Restate every line of the material below word for word, skipping the images.

★ ★ ★ ★ ★

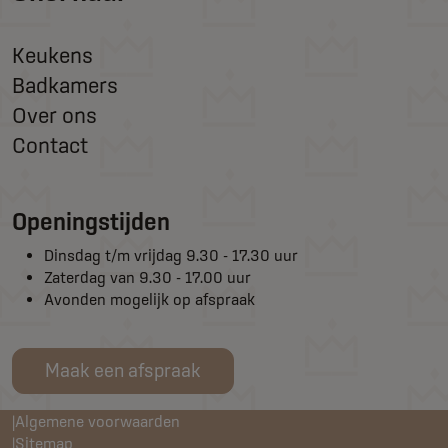
Keukens
Badkamers
Over ons
Contact
Openingstijden
Dinsdag t/m vrijdag 9.30 - 17.30 uur
Zaterdag van 9.30 - 17.00 uur
Avonden mogelijk op afspraak
Maak een afspraak
Algemene voorwaarden
Sitemap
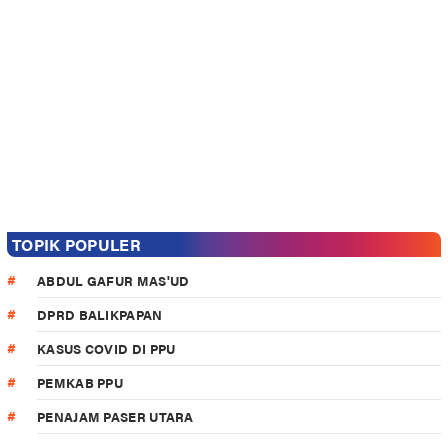
TOPIK POPULER
ABDUL GAFUR MAS'UD
DPRD BALIKPAPAN
KASUS COVID DI PPU
PEMKAB PPU
PENAJAM PASER UTARA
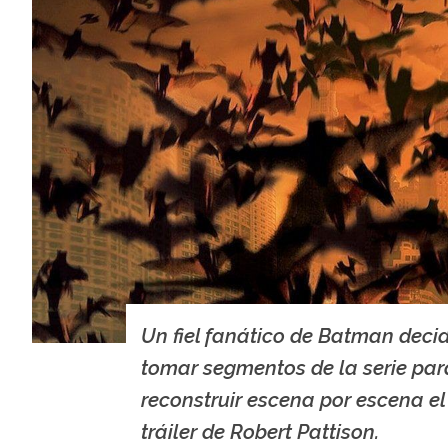
Un fiel fanático de Batman decid
tomar segmentos de la serie par
reconstruir escena por escena e
tráiler de Robert Pattison.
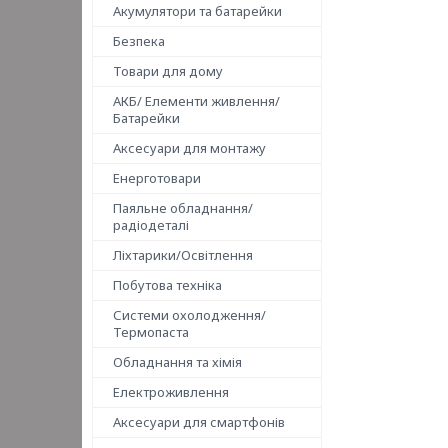
Акумулятори та батарейки
Безпека
Товари для дому
АКБ/ Елементи живлення/
Батарейки
Аксесуари для монтажу
Енерготовари
Паяльне обладнання/
радіодеталі
Ліхтарики/Освітлення
Побутова техніка
Системи охолодження/
Термопаста
Обладнання та хімія
Електроживлення
Аксесуари для смартфонів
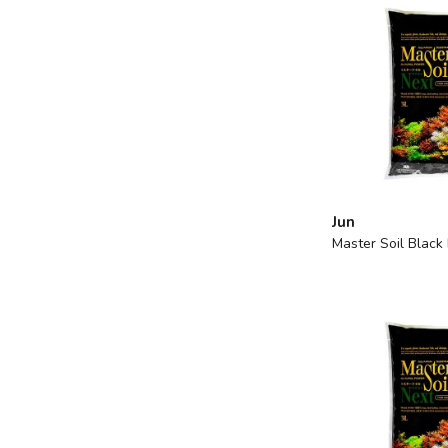
Jun
Master Soil Black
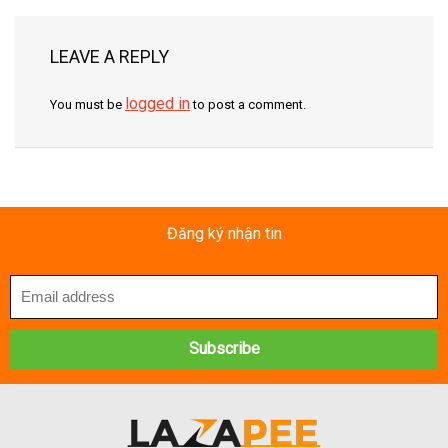
LEAVE A REPLY
logged in
You must be
to post a comment.
Đăng ký nhận tin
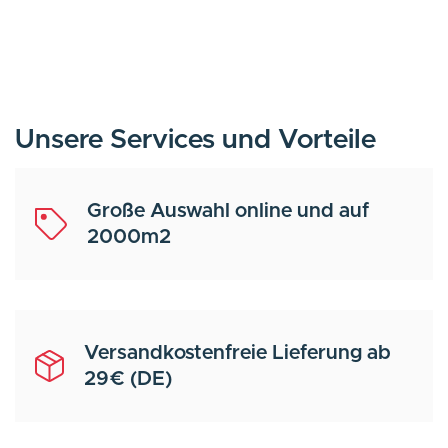
Unsere Services und Vorteile
Große Auswahl online und auf
2000m2
Versandkostenfreie Lieferung ab
29€ (DE)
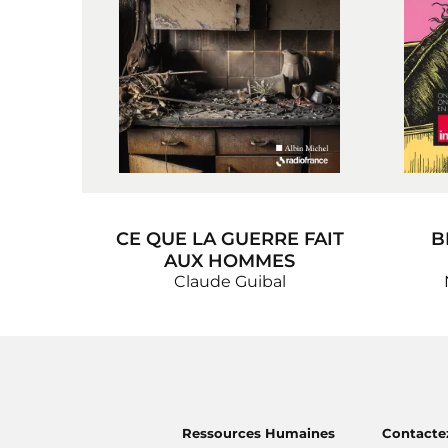
CE QUE LA GUERRE FAIT
B
AUX HOMMES
Claude Guibal
Ressources Humaines
Contacte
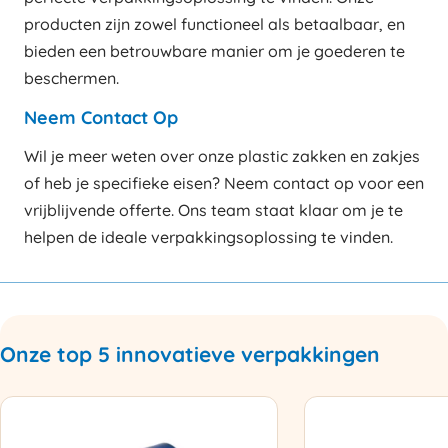
producten zijn zowel functioneel als betaalbaar, en
bieden een betrouwbare manier om je goederen te
beschermen.
Neem Contact Op
Wil je meer weten over onze plastic zakken en zakjes
of heb je specifieke eisen? Neem contact op voor een
vrijblijvende offerte. Ons team staat klaar om je te
helpen de ideale verpakkingsoplossing te vinden.
Onze top 5 innovatieve verpakkingen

★ ★ ★ ★ ★

__TASK ANSWER__
Keukens
Badkamers
Over ons
Contact
Openingstijden
Dinsdag t/m vrijdag 9.30 - 17.30 uur
Zaterdag van 9.30 - 17.00 uur
Avonden mogelijk op afspraak
Maak een afspraak
Algemene voorwaarden
Sitemap
TOPIK POPULER
ABDUL GAFUR MAS'UD
DPRD BALIKPAPAN
KASUS COVID DI PPU
PEMKAB PPU
PENAJAM PASER UTARA
Un fiel fanático de Batman decid
tomar segmentos de la serie par
reconstruir escena por escena e
tráiler de Robert Pattison.
Акумулятори та батарейки
Безпека
Товари для дому
АКБ/ Елементи живлення/
Батарейки
Аксесуари для монтажу
Енерготовари
Паяльне обладнання/
радіодеталі
Ліхтарики/Освітлення
Побутова техніка
Системи охолодження/
Термопаста
Обладнання та хімія
Електроживлення
Аксесуари для смартфонів
Jun
Master Soil Black
LEAVE A REPLY
logged in
You must be
to post a comment.
Đăng ký nhận tin
Unsere Services und Vorteile
Große Auswahl online und auf
2000m2
Versandkostenfreie Lieferung ab
29€ (DE)
CE QUE LA GUERRE FAIT
B
AUX HOMMES
Claude Guibal
Ressources Humaines
Contacte
producten zijn zowel functioneel als betaalbaar, en
bieden een betrouwbare manier om je goederen te
beschermen.
Neem Contact Op
Wil je meer weten over onze plastic zakken en zakjes
of heb je specifieke eisen? Neem contact op voor een
vrijblijvende offerte. Ons team staat klaar om je te
helpen de ideale verpakkingsoplossing te vinden.
Onze top 5 innovatieve verpakkingen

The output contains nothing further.